» **Extracted page text data**
************
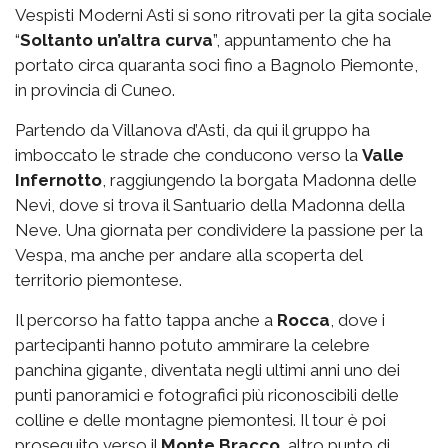
Vespisti Moderni Asti si sono ritrovati per la gita sociale
“
Soltanto un’altra curva
”, appuntamento che ha
portato circa quaranta soci fino a Bagnolo Piemonte,
in provincia di Cuneo.
Partendo da Villanova d’Asti, da qui il gruppo ha
imboccato le strade che conducono verso la
Valle
Infernotto
, raggiungendo la borgata Madonna delle
Nevi, dove si trova il Santuario della Madonna della
Neve. Una giornata per condividere la passione per la
Vespa, ma anche per andare alla scoperta del
territorio piemontese.
Il percorso ha fatto tappa anche a
Rocca
, dove i
partecipanti hanno potuto ammirare la celebre
panchina gigante, diventata negli ultimi anni uno dei
punti panoramici e fotografici più riconoscibili delle
colline e delle montagne piemontesi. Il tour è poi
proseguito verso il
Monte Bracco
, altro punto di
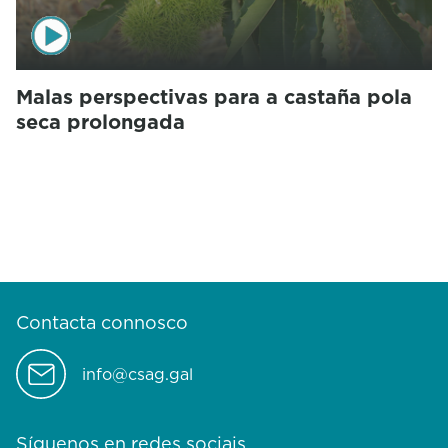
Malas perspectivas para a castaña pola
seca prolongada
Contacta connosco
info@csag.gal
Síguenos en redes sociais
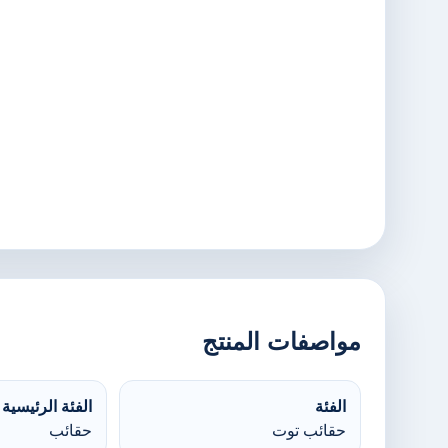
مواصفات المنتج
الفئة
الفئة الرئيسية
حقائب توت
حقائب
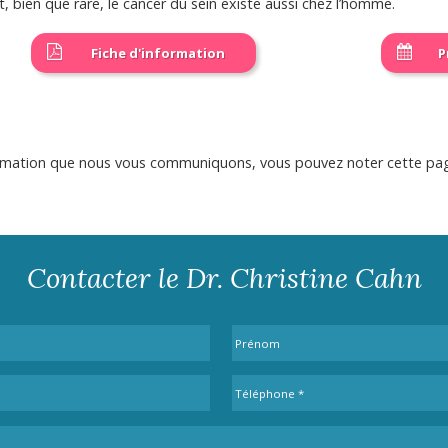
t, bien que rare, le cancer du sein existe aussi chez l’homme.
Fiche d'information
P
nformation que nous vous communiquons, vous pouvez noter cette pa
Contacter le Dr. Christine Cahn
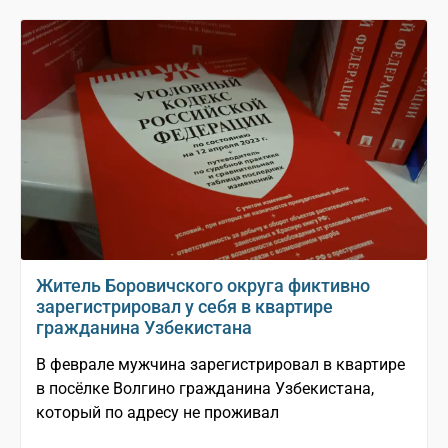
Житель Боровичского округа фиктивно
зарегистрировал у себя в квартире
гражданина Узбекистана
В феврале мужчина зарегистрировал в квартире
в посёлке Волгино гражданина Узбекистана,
который по адресу не проживал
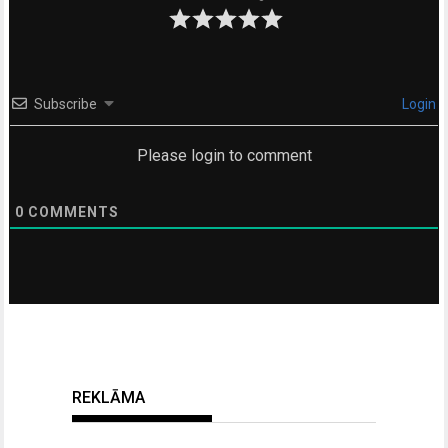
Subscribe
Login
Please login to comment
0
COMMENTS
REKLĀMA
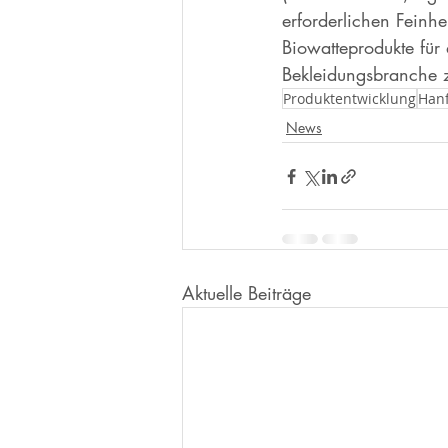
erforderlichen Feinhe
Biowatteprodukte für
Bekleidungsbranche z
Produktentwicklung
Han
News
Aktuelle Beiträge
************
» **JOB**
Reproduce every line of text from all of the entries verbatim and in the order given. Leave out the pictures.

» **RESULT**
Vespisti Moderni Asti si sono ritrovati per la gita sociale
“
Soltanto un’altra curva
”, appuntamento che ha
portato circa quaranta soci fino a Bagnolo Piemonte,
in provincia di Cuneo.
Partendo da Villanova d’Asti, da qui il gruppo ha
imboccato le strade che conducono verso la
Valle
Infernotto
, raggiungendo la borgata Madonna delle
Nevi, dove si trova il Santuario della Madonna della
Neve. Una giornata per condividere la passione per la
Vespa, ma anche per andare alla scoperta del
territorio piemontese.
Il percorso ha fatto tappa anche a
Rocca
, dove i
partecipanti hanno potuto ammirare la celebre
panchina gigante, diventata negli ultimi anni uno dei
punti panoramici e fotografici più riconoscibili delle
colline e delle montagne piemontesi. Il tour è poi
proseguito verso il
Monte Bracco
, altro punto di
Malas perspectivas para a castaña pola
seca prolongada
Contacta connosco
info@csag.gal
Síguenos en redes sociais
مواصفات المنتج
الفئة
الفئة الرئيسية
حقائب توت
حقائب
t, bien que rare, le cancer du sein existe aussi chez l’homme.
Fiche d'information
P
nformation que nous vous communiquons, vous pouvez noter cette pa
Contacter le Dr. Christine Cahn
Житель Боровичского округа фиктивно
зарегистрировал у себя в квартире
гражданина Узбекистана
В феврале мужчина зарегистрировал в квартире
в посёлке Волгино гражданина Узбекистана,
который по адресу не проживал
Subscribe
Login
Please login to comment
0
COMMENTS
REKLĀMA
erforderlichen Feinhe
Biowatteprodukte für
Bekleidungsbranche z
Produktentwicklung
Han
News
Aktuelle Beiträge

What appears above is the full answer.